== TEXT PASSAGE ==
Description of problem: When performing a full restart of a Spacewalk Proxy the clients connecting to that proxy fail to restore OSAD connect to the Proxy server once the server is back online. In order to restore OSAD connection one has to remove /etc/sysconfig/rhn/osad-auth.conf and then perform a service osad restart. A normal service osad restart is unable to restart service. Version-Release number of selected component (if applicable): Latest Spacewalk 1.3 packages. How reproducible: Restart Spacewalk Proxy via shutdown -r now. Wait until proxy comes back online. You will see the Spacewalk Client not return to an online status. In Spacewalk OSAD logs you get the following error: "Ignoring Delayed Stanza" Also in the logs it doesn't show that the client ever disconnected. Steps to Reproduce: 1. Restart Spacewalk Proxy via shutdown -r now. 2. Wait for proxy to come back online. 3. Issue will be seen. Actual results: OSAD not reconnecting Expected results: OSAD comes back online after proxy restart.

Records in a dataset:
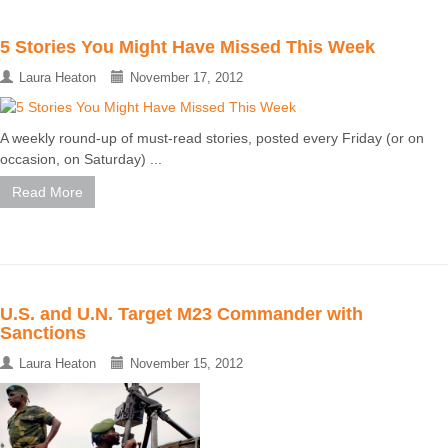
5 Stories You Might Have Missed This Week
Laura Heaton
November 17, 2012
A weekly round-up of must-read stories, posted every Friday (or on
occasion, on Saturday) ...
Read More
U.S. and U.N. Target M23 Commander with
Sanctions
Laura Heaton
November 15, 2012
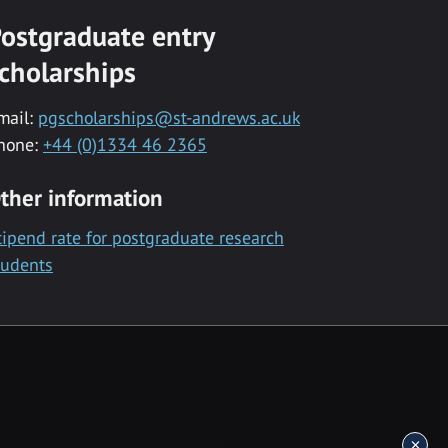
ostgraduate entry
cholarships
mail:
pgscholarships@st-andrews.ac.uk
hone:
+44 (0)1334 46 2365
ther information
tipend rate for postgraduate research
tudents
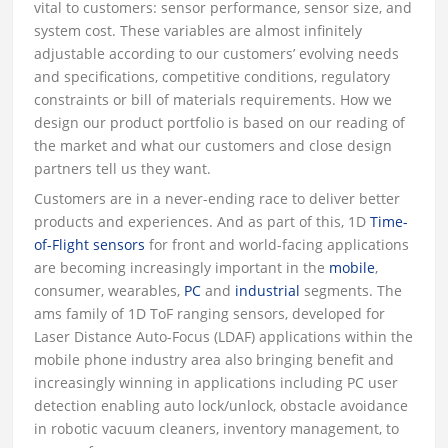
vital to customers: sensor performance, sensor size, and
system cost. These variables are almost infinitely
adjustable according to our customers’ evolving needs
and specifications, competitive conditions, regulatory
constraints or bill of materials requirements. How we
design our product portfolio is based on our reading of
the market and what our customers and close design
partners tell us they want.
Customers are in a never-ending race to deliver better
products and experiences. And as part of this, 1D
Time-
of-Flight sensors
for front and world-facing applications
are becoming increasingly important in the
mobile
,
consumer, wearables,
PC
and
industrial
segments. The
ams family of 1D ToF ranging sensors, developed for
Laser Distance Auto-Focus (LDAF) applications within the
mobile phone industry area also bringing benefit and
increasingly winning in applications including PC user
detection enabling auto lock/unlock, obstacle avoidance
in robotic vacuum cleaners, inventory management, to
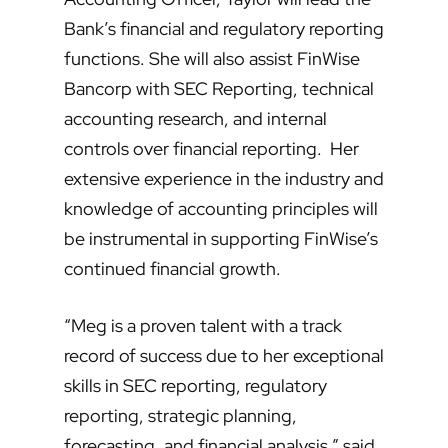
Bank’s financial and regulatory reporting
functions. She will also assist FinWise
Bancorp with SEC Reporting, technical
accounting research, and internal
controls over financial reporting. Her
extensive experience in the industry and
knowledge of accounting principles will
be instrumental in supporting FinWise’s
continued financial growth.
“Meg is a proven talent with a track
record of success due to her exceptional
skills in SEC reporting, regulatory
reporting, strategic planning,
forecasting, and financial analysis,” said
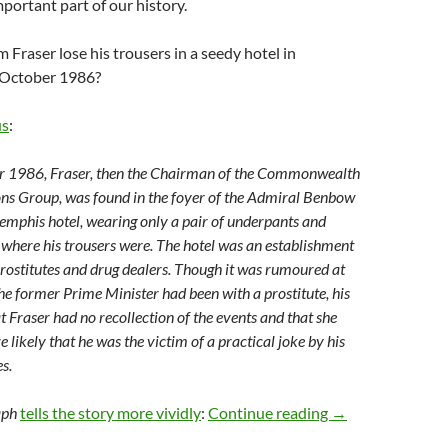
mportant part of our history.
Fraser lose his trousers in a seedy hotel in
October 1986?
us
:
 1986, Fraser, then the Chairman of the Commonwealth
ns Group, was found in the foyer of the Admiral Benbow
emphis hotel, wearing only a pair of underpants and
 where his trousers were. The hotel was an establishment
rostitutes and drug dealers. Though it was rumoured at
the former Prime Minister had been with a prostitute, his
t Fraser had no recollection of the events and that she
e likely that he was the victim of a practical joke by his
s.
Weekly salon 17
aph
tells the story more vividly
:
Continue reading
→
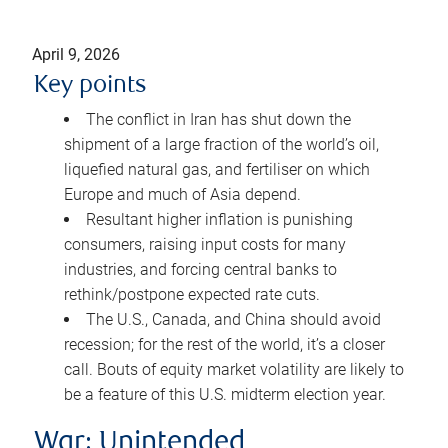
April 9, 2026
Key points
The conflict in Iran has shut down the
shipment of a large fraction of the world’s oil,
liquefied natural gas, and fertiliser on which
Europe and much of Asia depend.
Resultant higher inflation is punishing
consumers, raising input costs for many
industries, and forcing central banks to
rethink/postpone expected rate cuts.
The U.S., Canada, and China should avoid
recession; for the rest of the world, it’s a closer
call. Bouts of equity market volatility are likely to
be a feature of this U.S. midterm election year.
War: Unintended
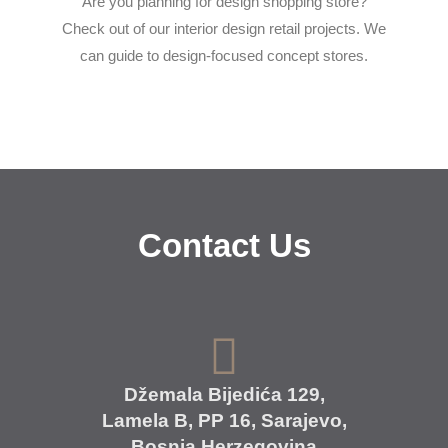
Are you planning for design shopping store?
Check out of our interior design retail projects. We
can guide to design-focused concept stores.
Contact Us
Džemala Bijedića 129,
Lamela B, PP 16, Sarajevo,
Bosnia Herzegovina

== PROBLEMS TO WORK ON ==
1. From the rows, repeat word for word the stretch from the line containing "vital to customers: sensor" through the line containing "Laser Distance Auto-Focus", with both of those lines included.
2. Pick up the bug report on OSAD clients failing to reconnect after a Spacewalk Proxy restart, and continue it from its last sentence.

== RESPONSES IN ORDER ==
1.
vital to customers: sensor performance, sensor size, and
system cost. These variables are almost infinitely
adjustable according to our customers’ evolving needs
and specifications, competitive conditions, regulatory
constraints or bill of materials requirements. How we
design our product portfolio is based on our reading of
the market and what our customers and close design
partners tell us they want.
Customers are in a never-ending race to deliver better
products and experiences. And as part of this, 1D
Time-
of-Flight sensors
for front and world-facing applications
are becoming increasingly important in the
mobile
,
consumer, wearables,
PC
and
industrial
segments. The
ams family of 1D ToF ranging sensors, developed for
Laser Distance Auto-Focus (LDAF) applications within the

2.
Any update as to the status of this bug report?
No update. This bug has very low priority for me. But just guess: Can you try to synchronize time on both Spacewalk server and Spacewalk Proxy and see if this still happens?
All time is being synced with ntp. All time is the same.
No update.
Updated to reflect that this issue is also seen in current 1.4 version.
Aligning under space16.
The patch in https://bugzilla.redhat.com/show_bug.cgi?id=664491#c37 may well fix this issue as well: --- osad.py.rpmorig_osad-5.10.24-1.el6 2011-10-31 19:01:15.362182682 +0100 +++ osad.py 2011-11-07 10:15:26.462966152 +0100 @@ -20,6 +20,7 @@ import string from rhn import rpclib import random +import socket from up2date_client.config import initUp2dateConfig from up2date_client import config @@ -210,6 +211,9 @@ c.client_id = self._client_name c.shared_key = self._shared_key c.time_drift = self._time_drift + c._sock.setsockopt(socket.SOL_SOCKET, socket.SO_KEEPALIVE, 1) + c._sock.setsockopt(socket.SOL_TCP, socket.TCP_KEEPIDLE, 1800) + c._sock.setsockopt(socket.SOL_TCP, socket.TCP_KEEPCNT, 3) # Update the jabber ID systemid = open(self._systemid_file).read() If the server side connection is closed, but the client still has its end open, then when the keepalive timeout is exceeded (about 30 minutes) the kernel terminates the connection, and osad tries reconnecting.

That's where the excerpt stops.